▶ **WORK REQUEST**: Please put every line of the rows below into a JSON list of strings, one string per line, with blank lines left out.
PROVIDED RECORDS: Begin
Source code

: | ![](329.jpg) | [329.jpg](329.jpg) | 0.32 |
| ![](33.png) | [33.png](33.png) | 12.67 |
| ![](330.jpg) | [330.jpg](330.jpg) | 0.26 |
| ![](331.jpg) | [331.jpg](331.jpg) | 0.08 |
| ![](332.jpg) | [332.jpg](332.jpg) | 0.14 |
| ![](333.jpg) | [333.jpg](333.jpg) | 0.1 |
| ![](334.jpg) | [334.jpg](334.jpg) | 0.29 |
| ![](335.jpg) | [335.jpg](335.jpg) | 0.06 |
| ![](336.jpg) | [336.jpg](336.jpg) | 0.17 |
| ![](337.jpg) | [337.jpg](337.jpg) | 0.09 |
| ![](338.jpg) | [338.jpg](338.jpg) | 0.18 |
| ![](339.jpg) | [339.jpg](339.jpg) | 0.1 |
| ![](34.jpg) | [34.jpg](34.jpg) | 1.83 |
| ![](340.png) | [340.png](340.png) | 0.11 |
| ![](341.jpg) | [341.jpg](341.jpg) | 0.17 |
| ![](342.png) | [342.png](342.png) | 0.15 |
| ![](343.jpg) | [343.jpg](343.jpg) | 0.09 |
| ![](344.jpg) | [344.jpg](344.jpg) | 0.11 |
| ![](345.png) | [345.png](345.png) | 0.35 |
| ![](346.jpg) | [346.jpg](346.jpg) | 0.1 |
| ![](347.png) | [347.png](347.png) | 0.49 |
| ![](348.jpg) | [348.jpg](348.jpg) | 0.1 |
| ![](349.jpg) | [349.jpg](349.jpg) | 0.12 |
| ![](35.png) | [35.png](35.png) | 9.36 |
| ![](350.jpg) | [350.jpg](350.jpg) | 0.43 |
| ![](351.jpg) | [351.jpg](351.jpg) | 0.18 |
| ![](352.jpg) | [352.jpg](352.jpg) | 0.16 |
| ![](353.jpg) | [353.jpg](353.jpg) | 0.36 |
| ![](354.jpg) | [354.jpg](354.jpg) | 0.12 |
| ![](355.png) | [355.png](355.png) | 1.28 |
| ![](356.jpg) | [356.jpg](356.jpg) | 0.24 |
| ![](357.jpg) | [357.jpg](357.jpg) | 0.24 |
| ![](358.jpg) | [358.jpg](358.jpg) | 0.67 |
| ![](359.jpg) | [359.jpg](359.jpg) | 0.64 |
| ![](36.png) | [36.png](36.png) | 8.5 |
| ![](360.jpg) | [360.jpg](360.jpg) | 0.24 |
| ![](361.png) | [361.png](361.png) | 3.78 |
PROVIDED RECORDS: End
▶ **FINISHED TASK**:
[
  "Source code",
  ": | ![](329.jpg) | [329.jpg](329.jpg) | 0.32 |",
  "| ![](33.png) | [33.png](33.png) | 12.67 |",
  "| ![](330.jpg) | [330.jpg](330.jpg) | 0.26 |",
  "| ![](331.jpg) | [331.jpg](331.jpg) | 0.08 |",
  "| ![](332.jpg) | [332.jpg](332.jpg) | 0.14 |",
  "| ![](333.jpg) | [333.jpg](333.jpg) | 0.1 |",
  "| ![](334.jpg) | [334.jpg](334.jpg) | 0.29 |",
  "| ![](335.jpg) | [335.jpg](335.jpg) | 0.06 |",
  "| ![](336.jpg) | [336.jpg](336.jpg) | 0.17 |",
  "| ![](337.jpg) | [337.jpg](337.jpg) | 0.09 |",
  "| ![](338.jpg) | [338.jpg](338.jpg) | 0.18 |",
  "| ![](339.jpg) | [339.jpg](339.jpg) | 0.1 |",
  "| ![](34.jpg) | [34.jpg](34.jpg) | 1.83 |",
  "| ![](340.png) | [340.png](340.png) | 0.11 |",
  "| ![](341.jpg) | [341.jpg](341.jpg) | 0.17 |",
  "| ![](342.png) | [342.png](342.png) | 0.15 |",
  "| ![](343.jpg) | [343.jpg](343.jpg) | 0.09 |",
  "| ![](344.jpg) | [344.jpg](344.jpg) | 0.11 |",
  "| ![](345.png) | [345.png](345.png) | 0.35 |",
  "| ![](346.jpg) | [346.jpg](346.jpg) | 0.1 |",
  "| ![](347.png) | [347.png](347.png) | 0.49 |",
  "| ![](348.jpg) | [348.jpg](348.jpg) | 0.1 |",
  "| ![](349.jpg) | [349.jpg](349.jpg) | 0.12 |",
  "| ![](35.png) | [35.png](35.png) | 9.36 |",
  "| ![](350.jpg) | [350.jpg](350.jpg) | 0.43 |",
  "| ![](351.jpg) | [351.jpg](351.jpg) | 0.18 |",
  "| ![](352.jpg) | [352.jpg](352.jpg) | 0.16 |",
  "| ![](353.jpg) | [353.jpg](353.jpg) | 0.36 |",
  "| ![](354.jpg) | [354.jpg](354.jpg) | 0.12 |",
  "| ![](355.png) | [355.png](355.png) | 1.28 |",
  "| ![](356.jpg) | [356.jpg](356.jpg) | 0.24 |",
  "| ![](357.jpg) | [357.jpg](357.jpg) | 0.24 |",
  "| ![](358.jpg) | [358.jpg](358.jpg) | 0.67 |",
  "| ![](359.jpg) | [359.jpg](359.jpg) | 0.64 |",
  "| ![](36.png) | [36.png](36.png) | 8.5 |",
  "| ![](360.jpg) | [360.jpg](360.jpg) | 0.24 |",
  "| ![](361.png) | [361.png](361.png) | 3.78 |"
]